- Exercise goal
Rewrite the data below, replacing every occurrence of "collectors" with "collected by" and leaving everything else unchanged.

▬▬▬

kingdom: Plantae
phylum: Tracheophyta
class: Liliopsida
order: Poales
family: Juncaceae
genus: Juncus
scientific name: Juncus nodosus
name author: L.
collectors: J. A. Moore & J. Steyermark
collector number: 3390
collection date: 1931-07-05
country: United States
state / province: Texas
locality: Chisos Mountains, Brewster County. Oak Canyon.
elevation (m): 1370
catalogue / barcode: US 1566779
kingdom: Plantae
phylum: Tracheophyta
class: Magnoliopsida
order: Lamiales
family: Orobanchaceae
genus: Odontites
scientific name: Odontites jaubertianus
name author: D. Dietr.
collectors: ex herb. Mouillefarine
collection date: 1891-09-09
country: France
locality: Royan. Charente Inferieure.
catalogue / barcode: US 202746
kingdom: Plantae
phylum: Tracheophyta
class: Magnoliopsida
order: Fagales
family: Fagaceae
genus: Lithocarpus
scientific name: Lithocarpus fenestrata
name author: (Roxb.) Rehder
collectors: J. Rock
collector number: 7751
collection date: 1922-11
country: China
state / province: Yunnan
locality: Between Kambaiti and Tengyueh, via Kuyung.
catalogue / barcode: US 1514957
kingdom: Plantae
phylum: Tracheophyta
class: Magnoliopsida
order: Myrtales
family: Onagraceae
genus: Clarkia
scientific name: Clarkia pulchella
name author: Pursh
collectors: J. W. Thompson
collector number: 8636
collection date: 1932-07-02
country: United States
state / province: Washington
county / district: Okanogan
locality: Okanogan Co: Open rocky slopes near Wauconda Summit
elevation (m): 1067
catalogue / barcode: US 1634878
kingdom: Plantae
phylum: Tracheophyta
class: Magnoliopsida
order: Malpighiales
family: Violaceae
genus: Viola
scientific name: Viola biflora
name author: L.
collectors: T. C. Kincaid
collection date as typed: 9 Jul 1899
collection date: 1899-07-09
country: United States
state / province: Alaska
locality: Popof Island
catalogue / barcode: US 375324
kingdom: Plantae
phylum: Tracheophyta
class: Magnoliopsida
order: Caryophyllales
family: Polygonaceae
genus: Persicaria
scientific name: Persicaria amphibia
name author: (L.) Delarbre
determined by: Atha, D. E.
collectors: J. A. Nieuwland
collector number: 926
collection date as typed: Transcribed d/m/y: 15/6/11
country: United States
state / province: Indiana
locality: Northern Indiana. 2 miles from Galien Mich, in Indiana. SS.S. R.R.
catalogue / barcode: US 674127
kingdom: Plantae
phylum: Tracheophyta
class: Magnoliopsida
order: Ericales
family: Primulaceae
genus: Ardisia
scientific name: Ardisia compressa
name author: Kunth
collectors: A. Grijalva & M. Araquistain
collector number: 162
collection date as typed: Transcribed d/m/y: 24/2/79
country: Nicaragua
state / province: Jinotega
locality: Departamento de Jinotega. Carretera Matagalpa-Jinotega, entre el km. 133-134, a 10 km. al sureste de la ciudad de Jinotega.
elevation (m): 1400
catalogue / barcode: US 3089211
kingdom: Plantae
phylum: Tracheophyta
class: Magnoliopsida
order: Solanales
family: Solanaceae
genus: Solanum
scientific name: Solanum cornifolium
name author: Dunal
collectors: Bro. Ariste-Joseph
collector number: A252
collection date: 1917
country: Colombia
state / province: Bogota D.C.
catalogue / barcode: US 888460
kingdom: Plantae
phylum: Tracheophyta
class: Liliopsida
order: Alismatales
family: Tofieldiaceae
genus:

▬▬▬

- Response
kingdom: Plantae
phylum: Tracheophyta
class: Liliopsida
order: Poales
family: Juncaceae
genus: Juncus
scientific name: Juncus nodosus
name author: L.
collected by: J. A. Moore & J. Steyermark
collector number: 3390
collection date: 1931-07-05
country: United States
state / province: Texas
locality: Chisos Mountains, Brewster County. Oak Canyon.
elevation (m): 1370
catalogue / barcode: US 1566779
kingdom: Plantae
phylum: Tracheophyta
class: Magnoliopsida
order: Lamiales
family: Orobanchaceae
genus: Odontites
scientific name: Odontites jaubertianus
name author: D. Dietr.
collected by: ex herb. Mouillefarine
collection date: 1891-09-09
country: France
locality: Royan. Charente Inferieure.
catalogue / barcode: US 202746
kingdom: Plantae
phylum: Tracheophyta
class: Magnoliopsida
order: Fagales
family: Fagaceae
genus: Lithocarpus
scientific name: Lithocarpus fenestrata
name author: (Roxb.) Rehder
collected by: J. Rock
collector number: 7751
collection date: 1922-11
country: China
state / province: Yunnan
locality: Between Kambaiti and Tengyueh, via Kuyung.
catalogue / barcode: US 1514957
kingdom: Plantae
phylum: Tracheophyta
class: Magnoliopsida
order: Myrtales
family: Onagraceae
genus: Clarkia
scientific name: Clarkia pulchella
name author: Pursh
collected by: J. W. Thompson
collector number: 8636
collection date: 1932-07-02
country: United States
state / province: Washington
county / district: Okanogan
locality: Okanogan Co: Open rocky slopes near Wauconda Summit
elevation (m): 1067
catalogue / barcode: US 1634878
kingdom: Plantae
phylum: Tracheophyta
class: Magnoliopsida
order: Malpighiales
family: Violaceae
genus: Viola
scientific name: Viola biflora
name author: L.
collected by: T. C. Kincaid
collection date as typed: 9 Jul 1899
collection date: 1899-07-09
country: United States
state / province: Alaska
locality: Popof Island
catalogue / barcode: US 375324
kingdom: Plantae
phylum: Tracheophyta
class: Magnoliopsida
order: Caryophyllales
family: Polygonaceae
genus: Persicaria
scientific name: Persicaria amphibia
name author: (L.) Delarbre
determined by: Atha, D. E.
collected by: J. A. Nieuwland
collector number: 926
collection date as typed: Transcribed d/m/y: 15/6/11
country: United States
state / province: Indiana
locality: Northern Indiana. 2 miles from Galien Mich, in Indiana. SS.S. R.R.
catalogue / barcode: US 674127
kingdom: Plantae
phylum: Tracheophyta
class: Magnoliopsida
order: Ericales
family: Primulaceae
genus: Ardisia
scientific name: Ardisia compressa
name author: Kunth
collected by: A. Grijalva & M. Araquistain
collector number: 162
collection date as typed: Transcribed d/m/y: 24/2/79
country: Nicaragua
state / province: Jinotega
locality: Departamento de Jinotega. Carretera Matagalpa-Jinotega, entre el km. 133-134, a 10 km. al sureste de la ciudad de Jinotega.
elevation (m): 1400
catalogue / barcode: US 3089211
kingdom: Plantae
phylum: Tracheophyta
class: Magnoliopsida
order: Solanales
family: Solanaceae
genus: Solanum
scientific name: Solanum cornifolium
name author: Dunal
collected by: Bro. Ariste-Joseph
collector number: A252
collection date: 1917
country: Colombia
state / province: Bogota D.C.
catalogue / barcode: US 888460
kingdom: Plantae
phylum: Tracheophyta
class: Liliopsida
order: Alismatales
family: Tofieldiaceae
genus:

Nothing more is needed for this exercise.